TASK INPUTS Start Marker

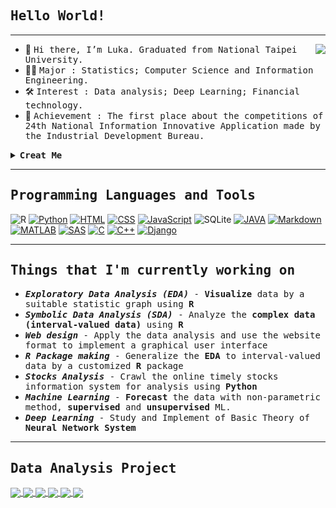 
    
## <samp>Hello World!</samp>

---
<img align="right" src="https://github-readme-stats-anuraghazra1.vercel.app/api/top-langs/?username=kiangkiangkiang&layout=compact&theme=onedark" />

- 👋 <samp>Hi there, I’m Luka. Graduated from National Taipei University.</samp>
- 👨‍💻 <samp>Major : Statistics; Computer Science and Information Engineering.</samp>
- 🛠 <samp>Interest : Data analysis; Deep Learning; Financial technology.</samp>
- 🙋 <samp>Achievement : The first place about the competitions of 24th National Information Innovative Application made by the Industrial Development Bureau.</samp>
<!--- 
kiangkiangkiang/kiangkiangkiang is a ✨ special ✨ repository because its `README.md` (this file) appears on your GitHub profile.
You can click the Preview link to take a look at your changes.
--->

<details>	
  <summary><b><samp>Creat Me</samp></b></summary>
    
```r
R6Class(
  classname = "Luka",
  public = list(
    #' @field
    Me = "list",
    
    #' @description
    initialize = function(){
      print("Passion is the genesis of genius.")
      self$Me$UserName <- "Luka Jiang"
      self$Me$Code <- c("R", "Python")
      self$Me$Country <- "Taiwan"
      self$Me$Major <- "Statistics"
      self$Me$Ambitions <- "Data Scientist"
    },
    getSkill = function(){
      return(c("Data Visualization",
               "Statistical Analysis",
               "Machine learning"))
    },
    getSocial = function(){
      return(c("Twitch",
               "Line",
               "Facebook"))
    }
  )
)
```
                           
</details>
    
---

## <samp>Programming Languages and Tools</samp>

<p>    
    <img alt="R" src="https://img.shields.io/badge/-R-276DC3?style=flat-square&logo=r&logoColor=white" />
    <a href="#"><img alt="Python"  src="https://img.shields.io/badge/python%20-%23F7DF1E.svg?logo=python&logoColor=black"></a>
    <a href="#"><img alt="HTML" src="https://img.shields.io/badge/HTML%20-%23E34F26.svg?logo=html5&logoColor=white"></a>
    <a href="#"><img alt="CSS" src="https://img.shields.io/badge/CSS%20-%231572B6.svg?logo=css3&logoColor=white"></a>
    <a href="#"><img alt="JavaScript" src="https://img.shields.io/badge/JavaScript%20-%23F7DF1E.svg?logo=javascript&logoColor=black"></a>  
    <img alt="SQLite" src="https://img.shields.io/badge/-SQL-003B57?style=flat-square&logo=sqlite&logoColor=white" />
    <a href="#"><img alt="JAVA" src="https://img.shields.io/badge/JAVA%20-%23E34F26.svg?logo=JAVA&logoColor=white"></a>
    <a href="#"><img alt="Markdown" src="https://img.shields.io/badge/Markdown-%23000000.svg?logo=markdown&logoColor=white"></a>
    <a href="#"><img alt="MATLAB"  src="https://img.shields.io/badge/MATLAB%20-%23E34F26.svg?logo=MATLAB&logoColor=white"></a>
    <a href="#"><img alt="SAS"  src="https://img.shields.io/badge/SAS%20-%231572B6.svg?logo=sas&logoColor=white"></a>
    <a href="#"><img alt="C" src="https://img.shields.io/badge/C%20-%232370ED.svg?logo=c&logoColor=white"></a>
    <a href="#"><img alt="C++" src="https://img.shields.io/badge/C++%20-%2300599C.svg?logo=c%2B%2B&logoColor=white"></a>
    <!--<a href="#"><img alt="MySQL"  src="https://img.shields.io/badge/MySQL-%23000000.svg?logo=MySQL&logoColor=white"></a>-->
    <a href="#"><img alt="Django"  src="https://img.shields.io/badge/Django%20-%23F7DF1E.svg?logo=Django&logoColor=black"></a>
</p>


---
## <samp>Things that I'm currently working on</samp>

- <samp><em><b>Exploratory Data Analysis (EDA)</b></em> - <b>Visualize</b> data by a suitable statistic graph using <b>R</b></samp>
- <samp><em><b>Symbolic Data Analysis (SDA)</b></em> - Analyze the <b>complex data (interval-valued data)</b> using <b>R</b></samp>
- <samp><em><b>Web design</b></em> - Apply the data analysis and use the website format to implement a graphical user interface</samp>
- <samp><em><b>R Package making</b></em> - Generalize the <b>EDA</b> to interval-valued data by a customized <b>R</b> package</samp>
- <samp><em><b>Stocks Analysis</b></em> - Crawl the online timely stocks information system for analysis using <b>Python</b></samp>
- <samp><em><b>Machine Learning</b></em> - <b>Forecast</b> the data with non-parametric method, <b>supervised</b> and <b>unsupervised</b> ML.</samp>
- <samp><em><b>Deep Learning</b></em> - Study and Implement of Basic Theory of <b>Neural Network System</b></samp>



---


## <samp>Data Analysis Project</samp>
  
  <a href="https://github.com/kiangkiangkiang/ggESDA">
  <img align="center" src="https://github-readme-stats.vercel.app/api/pin/?username=kiangkiangkiang&repo=ggESDA&theme=great-gatsby" />
</a>
<a href="https://github.com/kiangkiangkiang/Apartment-Recommended-system">
  <img align="center" src="https://github-readme-stats.vercel.app/api/pin/?username=kiangkiangkiang&repo=Apartment-Recommended-system&theme=great-gatsby" />
</a>
  <a href="https://github.com/kiangkiangkiang/RESEARCH">
  <img align="center" src="https://github-readme-stats.vercel.app/api/pin/?username=kiangkiangkiang&repo=RESEARCH&theme=great-gatsby" />
</a>
<a href="https://github.com/kiangkiangkiang/MATLAB_Stocks_Information_System">
  <img align="center" src="https://github-readme-stats.vercel.app/api/pin/?username=kiangkiangkiang&repo=MATLAB_Stocks_Information_System&theme=great-gatsby" />
</a>
  <a href="https://github.com/kiangkiangkiang/Statistical-Analysis-System-By-JAVA-and-MySQL">
  <img align="center" src="https://github-readme-stats.vercel.app/api/pin/?username=kiangkiangkiang&repo=Statistical-Analysis-System-By-JAVA-and-MySQL&theme=great-gatsby" />
</a>
<a href="https://github.com/kiangkiangkiang/MATLAB_Database">
  <img align="center" src="https://github-readme-stats.vercel.app/api/pin/?username=kiangkiangkiang&repo=MATLAB_Database&theme=great-gatsby" />
</a>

TASK INPUTS End Marker

▶ _ASSIGNMENT_
Every record above must be given again exactly; drop the pictures.

▶ _REPLY TO THE TASK_
## <samp>Hello World!</samp>

---
<img align="right" src="https://github-readme-stats-anuraghazra1.vercel.app/api/top-langs/?username=kiangkiangkiang&layout=compact&theme=onedark" />

- 👋 <samp>Hi there, I’m Luka. Graduated from National Taipei University.</samp>
- 👨‍💻 <samp>Major : Statistics; Computer Science and Information Engineering.</samp>
- 🛠 <samp>Interest : Data analysis; Deep Learning; Financial technology.</samp>
- 🙋 <samp>Achievement : The first place about the competitions of 24th National Information Innovative Application made by the Industrial Development Bureau.</samp>
<!--- 
kiangkiangkiang/kiangkiangkiang is a ✨ special ✨ repository because its `README.md` (this file) appears on your GitHub profile.
You can click the Preview link to take a look at your changes.
--->

<details>	
  <summary><b><samp>Creat Me</samp></b></summary>
    
```r
R6Class(
  classname = "Luka",
  public = list(
    #' @field
    Me = "list",
    
    #' @description
    initialize = function(){
      print("Passion is the genesis of genius.")
      self$Me$UserName <- "Luka Jiang"
      self$Me$Code <- c("R", "Python")
      self$Me$Country <- "Taiwan"
      self$Me$Major <- "Statistics"
      self$Me$Ambitions <- "Data Scientist"
    },
    getSkill = function(){
      return(c("Data Visualization",
               "Statistical Analysis",
               "Machine learning"))
    },
    getSocial = function(){
      return(c("Twitch",
               "Line",
               "Facebook"))
    }
  )
)
```
                           
</details>
    
---

## <samp>Programming Languages and Tools</samp>

<p>    
    <img alt="R" src="https://img.shields.io/badge/-R-276DC3?style=flat-square&logo=r&logoColor=white" />
    <a href="#"><img alt="Python"  src="https://img.shields.io/badge/python%20-%23F7DF1E.svg?logo=python&logoColor=black"></a>
    <a href="#"><img alt="HTML" src="https://img.shields.io/badge/HTML%20-%23E34F26.svg?logo=html5&logoColor=white"></a>
    <a href="#"><img alt="CSS" src="https://img.shields.io/badge/CSS%20-%231572B6.svg?logo=css3&logoColor=white"></a>
    <a href="#"><img alt="JavaScript" src="https://img.shields.io/badge/JavaScript%20-%23F7DF1E.svg?logo=javascript&logoColor=black"></a>  
    <img alt="SQLite" src="https://img.shields.io/badge/-SQL-003B57?style=flat-square&logo=sqlite&logoColor=white" />
    <a href="#"><img alt="JAVA" src="https://img.shields.io/badge/JAVA%20-%23E34F26.svg?logo=JAVA&logoColor=white"></a>
    <a href="#"><img alt="Markdown" src="https://img.shields.io/badge/Markdown-%23000000.svg?logo=markdown&logoColor=white"></a>
    <a href="#"><img alt="MATLAB"  src="https://img.shields.io/badge/MATLAB%20-%23E34F26.svg?logo=MATLAB&logoColor=white"></a>
    <a href="#"><img alt="SAS"  src="https://img.shields.io/badge/SAS%20-%231572B6.svg?logo=sas&logoColor=white"></a>
    <a href="#"><img alt="C" src="https://img.shields.io/badge/C%20-%232370ED.svg?logo=c&logoColor=white"></a>
    <a href="#"><img alt="C++" src="https://img.shields.io/badge/C++%20-%2300599C.svg?logo=c%2B%2B&logoColor=white"></a>
    <!--<a href="#"><img alt="MySQL"  src="https://img.shields.io/badge/MySQL-%23000000.svg?logo=MySQL&logoColor=white"></a>-->
    <a href="#"><img alt="Django"  src="https://img.shields.io/badge/Django%20-%23F7DF1E.svg?logo=Django&logoColor=black"></a>
</p>


---
## <samp>Things that I'm currently working on</samp>

- <samp><em><b>Exploratory Data Analysis (EDA)</b></em> - <b>Visualize</b> data by a suitable statistic graph using <b>R</b></samp>
- <samp><em><b>Symbolic Data Analysis (SDA)</b></em> - Analyze the <b>complex data (interval-valued data)</b> using <b>R</b></samp>
- <samp><em><b>Web design</b></em> - Apply the data analysis and use the website format to implement a graphical user interface</samp>
- <samp><em><b>R Package making</b></em> - Generalize the <b>EDA</b> to interval-valued data by a customized <b>R</b> package</samp>
- <samp><em><b>Stocks Analysis</b></em> - Crawl the online timely stocks information system for analysis using <b>Python</b></samp>
- <samp><em><b>Machine Learning</b></em> - <b>Forecast</b> the data with non-parametric method, <b>supervised</b> and <b>unsupervised</b> ML.</samp>
- <samp><em><b>Deep Learning</b></em> - Study and Implement of Basic Theory of <b>Neural Network System</b></samp>



---


## <samp>Data Analysis Project</samp>
  
  <a href="https://github.com/kiangkiangkiang/ggESDA">
  <img align="center" src="https://github-readme-stats.vercel.app/api/pin/?username=kiangkiangkiang&repo=ggESDA&theme=great-gatsby" />
</a>
<a href="https://github.com/kiangkiangkiang/Apartment-Recommended-system">
  <img align="center" src="https://github-readme-stats.vercel.app/api/pin/?username=kiangkiangkiang&repo=Apartment-Recommended-system&theme=great-gatsby" />
</a>
  <a href="https://github.com/kiangkiangkiang/RESEARCH">
  <img align="center" src="https://github-readme-stats.vercel.app/api/pin/?username=kiangkiangkiang&repo=RESEARCH&theme=great-gatsby" />
</a>
<a href="https://github.com/kiangkiangkiang/MATLAB_Stocks_Information_System">
  <img align="center" src="https://github-readme-stats.vercel.app/api/pin/?username=kiangkiangkiang&repo=MATLAB_Stocks_Information_System&theme=great-gatsby" />
</a>
  <a href="https://github.com/kiangkiangkiang/Statistical-Analysis-System-By-JAVA-and-MySQL">
  <img align="center" src="https://github-readme-stats.vercel.app/api/pin/?username=kiangkiangkiang&repo=Statistical-Analysis-System-By-JAVA-and-MySQL&theme=great-gatsby" />
</a>
<a href="https://github.com/kiangkiangkiang/MATLAB_Database">
  <img align="center" src="https://github-readme-stats.vercel.app/api/pin/?username=kiangkiangkiang&repo=MATLAB_Database&theme=great-gatsby" />
</a>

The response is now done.